WE ARE in the midst of an unprecedented and titanic struggle: all the world’s governments versus all the world’s peoples over whom the former have more or less unassailable power.
It’s the green Goliath against David who has no sling to defend himself.
Governments and their media allies are putting maximum frighteners on the public ahead of COP26 in Glasgow next week, the latest in a series of environmental talkfests whose outcome is a foregone conclusion. All is doom, unless we return to the pre-industrial era. (You might wonder whether Glasgow in November is the best place to showcase global warming; delegates should pack extra sweaters.)
Sir David Attenborough has been wheeled in to warn of the umpteenth false ‘last chance’ to ‘save the planet’. The truth is that Ichabod Attenborough knows as much about climatology as does Greta Thunberg, who is the high priestess of the green Delphi when she’s not at school.
I’m not a climatologist using computer models that conveniently provide any version of the future they are set up to predict. Neither is Boris Johnson nor Attenborough nor little Greta. Johnson can say that I’m Luddite to be dubious about his vision of a new Arcadia in which surplus CO2 is as rare as gold but he cannot know that he is right. We’re both guessing.
Sleazy Johnson has resorted to holding children’s press conferences at which ten-year-olds ask questions written for them by adults with an agenda. This is not PR, it’s child abuse.
Why do we go on using nasty plastic, Mr Johnson?

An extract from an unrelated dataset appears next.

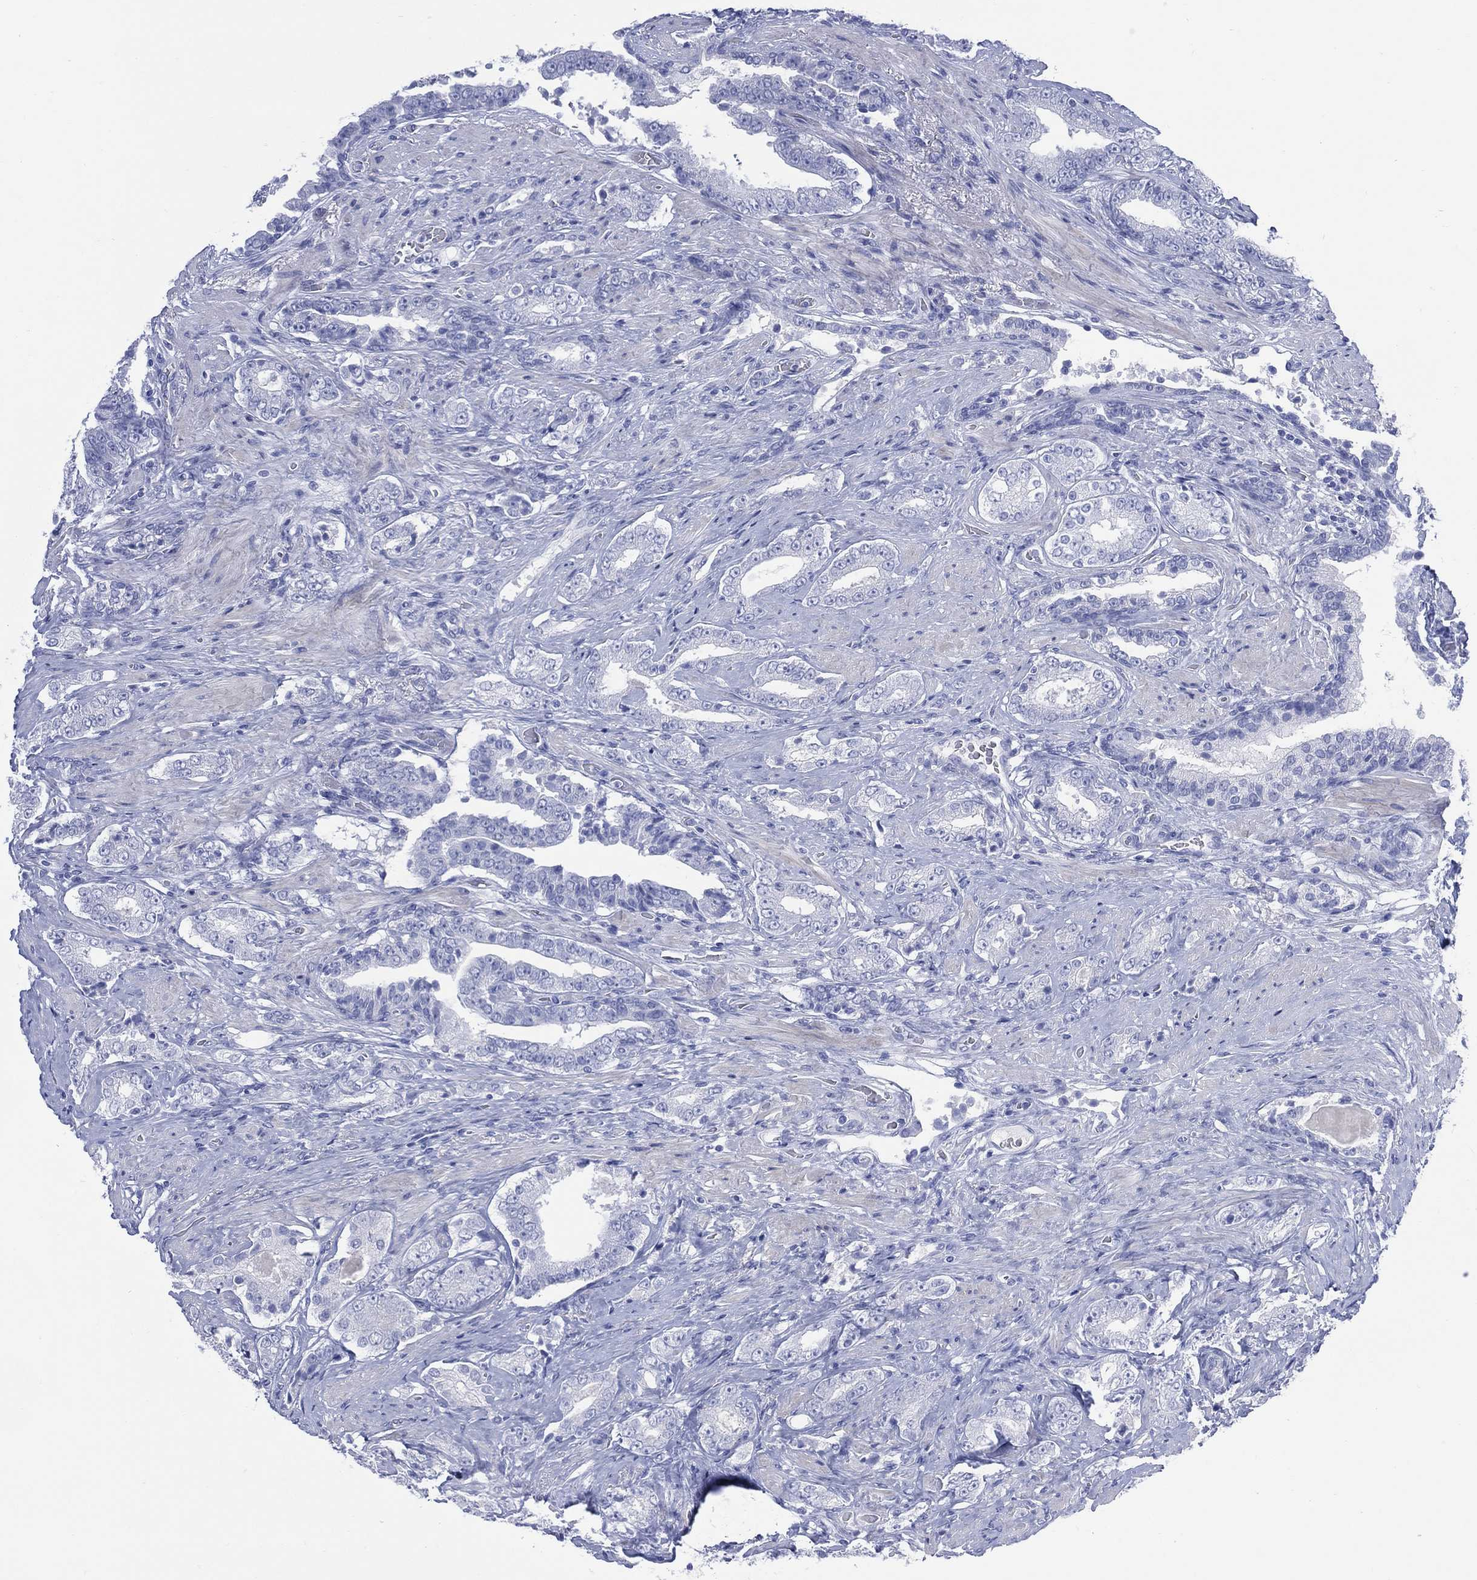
{"staining": {"intensity": "negative", "quantity": "none", "location": "none"}, "tissue": "prostate cancer", "cell_type": "Tumor cells", "image_type": "cancer", "snomed": [{"axis": "morphology", "description": "Adenocarcinoma, Low grade"}, {"axis": "topography", "description": "Prostate and seminal vesicle, NOS"}], "caption": "Immunohistochemistry (IHC) of human prostate cancer (low-grade adenocarcinoma) demonstrates no expression in tumor cells. (DAB (3,3'-diaminobenzidine) immunohistochemistry (IHC) visualized using brightfield microscopy, high magnification).", "gene": "LRRD1", "patient": {"sex": "male", "age": 61}}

If Johnson could bring himself to tell the truth, the answer would be: Because it is more efficient and cost-effective than any other form of packaging the trillions of things we exchange every day. Unfortunately a minute quantity gets into the sea where some dolphins and turtles eat it but there are better ways to reduce that than banning plastic.
The environmental church is so broad that it contains people who disagree with each other so much they should really be fighting each other.
Some talk about saving the planet but what they mean is saving people from a speculative apocalypse of their dreams. If their predictions are right, some parts of earth may become uninhabitable but even if the last man disappears from its face, the planet will still orbit the sun, trees growing, larks singing and lambs gambolling.
On the other hand there is Roger Hallam of Extinction Rebellion and Insulate Britain who doesn’t care about people. At all. If every one of us died tomorrow he wouldn’t be bothered. Saving what doesn’t need to be saved is his priority.
Change is a permanent feature of the climate. There is a cycle of ice ages as well as temperate ages, such as we live in, and that will continue whether there are people on earth or not.
‘Climate change’ is not an environmental project; it is political, with governments using their vast powers to force greenery on people. They don’t know whether it works but they do know that the process, once started, cannot be reversed. We have been trapped by an irresistible juggernaut.
It is true that we have to prepare for the exhaustion of raw materials and fossil fuels on which our economy depends. But this is not imminent. By all means leave coal, gas and oil in the ground but what happens when the lithium, which is also mined, runs out and battery storage with it? We should not be forced to exchange our present economy for one whose technological base is inefficient or does not yet exist.
Because it is fundamentally a political project, it can only be countered politically even if the odds are stacked against us. We have governments which have no effective parliamentary opposition because the transnational political class are all on the same page. They get their way via bans, mandates and taxes.
We need to force the government to tell us what the consequences will be of reducing to zero the 1 per cent of global carbon emissions the UK is responsible for, and why it has to be done in a mad rush as deadline after deadline for doomsday passes.
What rational person would put his faith into something as easily rigged as a computer model? Why not just seek the future in chicken entrails and sacrifice a bull outside Parliament? Because so simple a solution would disrupt the money-making schemes of too many among our elites.
This year’s Nobel prize for physics was awarded to a Japanese computer modeller who devised a program that yields the least accurate of all UN predictions of warming in the real world. What could be more typical of greenery?
What will life be like in the 2030s? From the little we know it will be very different, and not in a good way.